Japanese Prime Minister Shinzo Abe was back under fire amid stepped-up calls for his resignation after the Finance Ministry on Monday admitted to knowingly altering documents on a cut-price land deal scandal implicating Abe and his wife Akie.
More than 1,000 people gathered in front of Abe's office Monday evening, shouting "No more lies" and "Don't falsify documents" and calling for the prime minister and his close ally Finance Minister Taro Aso to step down to take responsibility.
The cut-price land deal scandal implicating Abe, which first came to light in February last year, has drawn renewed attention recently after local media reported that some Finance Ministry documents linked to the dubious deal appeared to have been revised in an apparent attempt to cover up the scandal.
The Finance Ministry admitted Monday that 14 of the original documents were altered at the instruction of some officials in the ministry before they were submitted to parliament for scrutiny last year.
In the revised version, portions were deleted from the original one that quoted Moritomo Gakuen, a private school operator which was planning to build an elementary school in Osaka, as saying that Akie Abe recommended the project and that she had also inspected a right-wing kindergarten operated by Morimoto Gakuen and gave a speech there in April 2014.
Expressions that describe the heavily-discounted land sale as "special" and "exceptional," along with names of several senior politicians, and parts that mention Abe's support for Nippon Kaigi, or Japan Conference, a far-right wing nationalist group which head of Morimoto Gakuen claimed to have links to, were also scrapped.
Aso, who doubles as deputy prime minister, said that only some of the Finance Ministry officials were involved in alteration of the documents and that he has "no intention" to resign.
Abe apologized Monday afternoon as "head of the administration" after the revelations were made public, but indicated his support for Aso by saying that he hopes Aso would lead efforts to "look into why such a thing happened" to regain public confidence.
Abe has told parliament last year that he "would quit as prime minister and as a Diet member" if he or his wife Akie was found involved in the dubious land deal.
Japanese opposition parties, meanwhile, called for further probes into the scandal and demanded Akie and Nobuhisa Sagawa, former National Tax Agency head who resigned last week due to links to the scandal, to testify in parliament.
Renho, an upper house lawmaker from the opposition Constitutional Democratic Party of Japan, said that it has to be explained why Akie's name was scrapped from the documents submitted to parliament, and Akie has to testify in the parliament.

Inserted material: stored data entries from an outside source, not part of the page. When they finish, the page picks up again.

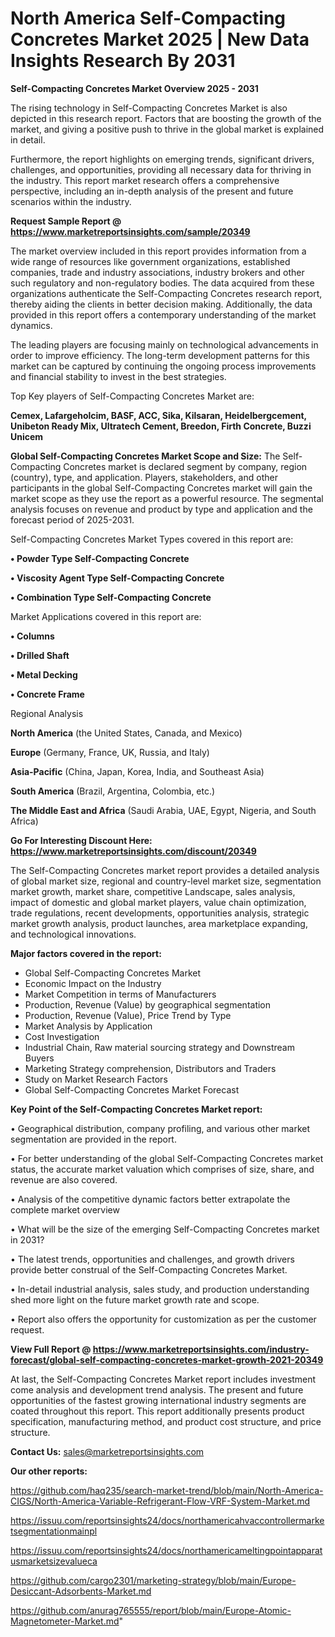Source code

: # North America Self-Compacting Concretes Market 2025 | New Data Insights Research By 2031

<Strong> Self-Compacting Concretes Market Overview 2025 - 2031</strong>

The rising technology in Self-Compacting Concretes Market is also depicted in this research report. Factors that are boosting the growth of the market, and giving a positive push to thrive in the global market is explained in detail.

Furthermore, the report highlights on emerging trends, significant drivers, challenges, and opportunities, providing all necessary data for thriving in the industry. This report market research offers a comprehensive perspective, including an in-depth analysis of the present and future scenarios within the industry.

<strong>Request Sample Report @ <a href=https://www.marketreportsinsights.com/sample/20349>https://www.marketreportsinsights.com/sample/20349</a></strong>

The market overview included in this report provides information from a wide range of resources like government organizations, established companies, trade and industry associations, industry brokers and other such regulatory and non-regulatory bodies. The data acquired from these organizations authenticate the Self-Compacting Concretes research report, thereby aiding the clients in better decision making. Additionally, the data provided in this report offers a contemporary understanding of the market dynamics.

The leading players are focusing mainly on technological advancements in order to improve efficiency. The long-term development patterns for this market can be captured by continuing the ongoing process improvements and financial stability to invest in the best strategies.

Top Key players of Self-Compacting Concretes Market are:

<strong>Cemex, Lafargeholcim, BASF, ACC, Sika, Kilsaran, Heidelbergcement, Unibeton Ready Mix, Ultratech Cement, Breedon, Firth Concrete, Buzzi Unicem</strong>

<strong><b>Global Self-Compacting Concretes Market Scope and Size:</b></strong>
The Self-Compacting Concretes market is declared segment by company, region (country), type, and application. Players, stakeholders, and other participants in the global Self-Compacting Concretes market will gain the market scope as they use the report as a powerful resource. The segmental analysis focuses on revenue and product by type and application and the forecast period of 2025-2031.

Self-Compacting Concretes Market Types covered in this report are:

<strong>• Powder Type Self-Compacting Concrete

• Viscosity Agent Type Self-Compacting Concrete

• Combination Type Self-Compacting Concrete</strong>

Market Applications covered in this report are:

<strong>• Columns

• Drilled Shaft

• Metal Decking

• Concrete Frame</strong> 

Regional Analysis

<strong>North America</strong> (the United States, Canada, and Mexico)

<strong>Europe</strong> (Germany, France, UK, Russia, and Italy)

<strong>Asia-Pacific</strong> (China, Japan, Korea, India, and Southeast Asia)

<strong>South America</strong> (Brazil, Argentina, Colombia, etc.)

<strong>The Middle East and Africa</strong> (Saudi Arabia, UAE, Egypt, Nigeria, and South Africa)

<strong>Go For Interesting Discount Here: <a href=https://www.marketreportsinsights.com/discount/20349>https://www.marketreportsinsights.com/discount/20349</a></strong>

The Self-Compacting Concretes market report provides a detailed analysis of global market size, regional and country-level market size, segmentation market growth, market share, competitive Landscape, sales analysis, impact of domestic and global market players, value chain optimization, trade regulations, recent developments, opportunities analysis, strategic market growth analysis, product launches, area marketplace expanding, and technological innovations.

<strong><b>Major factors covered in the report:</b></strong>
<ul>
  <li>Global Self-Compacting Concretes Market </li>
  <li>Economic Impact on the Industry</li>
  <li>Market Competition in terms of Manufacturers</li>
  <li>Production, Revenue (Value) by geographical segmentation</li>
  <li>Production, Revenue (Value), Price Trend by Type</li>
  <li>Market Analysis by Application</li>
  <li>Cost Investigation</li>
  <li>Industrial Chain, Raw material sourcing strategy and Downstream Buyers</li>
  <li>Marketing Strategy comprehension, Distributors and Traders</li>
  <li>Study on Market Research Factors</li>
  <li>Global Self-Compacting Concretes Market Forecast</li>
</ul>

<strong><b>Key Point of the Self-Compacting Concretes Market report:</b></strong>

• Geographical distribution, company profiling, and various other market segmentation are provided in the report.

• For better understanding of the global Self-Compacting Concretes market status, the accurate market valuation which comprises of size, share, and revenue are also covered.

• Analysis of the competitive dynamic factors better extrapolate the complete market overview

• What will be the size of the emerging Self-Compacting Concretes market in 2031?

• The latest trends, opportunities and challenges, and growth drivers provide better construal of the Self-Compacting Concretes Market.

• In-detail industrial analysis, sales study, and production understanding shed more light on the future market growth rate and scope.

• Report also offers the opportunity for customization as per the customer request.

<strong><b>View Full Report @ <a href=https://www.marketreportsinsights.com/industry-forecast/global-self-compacting-concretes-market-growth-2021-20349>https://www.marketreportsinsights.com/industry-forecast/global-self-compacting-concretes-market-growth-2021-20349</a></b></strong>


At last, the Self-Compacting Concretes Market report includes investment come analysis and development trend analysis. The present and future opportunities of the fastest growing international industry segments are coated throughout this report. This report additionally presents product specification, manufacturing method, and product cost structure, and price structure.

<strong>Contact Us:</strong>
sales@marketreportsinsights.com

<strong>Our other reports:</strong>

<a href=https://github.com/haq235/search-market-trend/blob/main/North-America-CIGS/North-America-Variable-Refrigerant-Flow-VRF-System-Market.md>https://github.com/haq235/search-market-trend/blob/main/North-America-CIGS/North-America-Variable-Refrigerant-Flow-VRF-System-Market.md</a>

<a href=https://issuu.com/reportsinsights24/docs/northamericahvaccontrollermarketsegmentationmainpl>https://issuu.com/reportsinsights24/docs/northamericahvaccontrollermarketsegmentationmainpl</a>

<a href=https://issuu.com/reportsinsights24/docs/northamericameltingpointapparatusmarketsizevalueca>https://issuu.com/reportsinsights24/docs/northamericameltingpointapparatusmarketsizevalueca</a>

<a href=https://github.com/cargo2301/marketing-strategy/blob/main/Europe-Desiccant-Adsorbents-Market.md>https://github.com/cargo2301/marketing-strategy/blob/main/Europe-Desiccant-Adsorbents-Market.md</a>

<a href=https://github.com/anurag765555/report/blob/main/Europe-Atomic-Magnetometer-Market.md>https://github.com/anurag765555/report/blob/main/Europe-Atomic-Magnetometer-Market.md</a>"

Yuichiro Tamaki, head of the Party of Hope, said that it was a serious matter that could be regarded as a historical stain and Aso should definitely step down, while the opposition parties will also discuss putting forward a motion of no confidence against Abe's cabinet.
Criticism was also building up even within the ruling parties, as Toshihiro Nikai, secretary general of the ruling Liberal Democratic Party (LDP), told a press conference the filed doctoring was a serious problem that was beyond imaganiation and could not be explained simply as a mistake.
Natsuo Yamaguchi, head of the LDP's junior coalition partner Komeito party, said that he was deeply sorry for the document falsification which led to loss of trust in the government and that the deed should by no means be tolerated.
Moritomo Gakuen, a private-school operator, reportedly bought a 8,770-square-meter piece of land in June 2016 in Toyonaka, Osaka prefecture, for 134 million yen (1.26 million U.S. dollars), equivalent to only 14 percent of its appraisal price.
The land had been intended for a new elementary school to be opened in April last year with Abe's wife Akie as its honorary principal, though she has since stepped down as the scandal widens.
The prime minister has since denied that he or his wife was involved in the shady deal, while Yasunori Kagoike, head of the school operator, gave sworn testimony in both chambers of parliament, stating that he believed the land deal involved "politicians' intervention."
The scandal has for one time drastically brought down the Abe administration's support ratings, and according to multiple media polls, the majority of those surveyed believed that the government had not given sufficient explanations on the scandal.
Since the scandal recaptured public attention recently, support rate for the Abe administration again saw signs of dropping.
According to an opinion survey conducted from March 9 to 12 by public broadcaster NHK, support rate for the prime minister's cabinet dropped to 44 percent, down 2 percentage points from a month earlier, while the disapproval rate stood at 38 percent, up 4 points.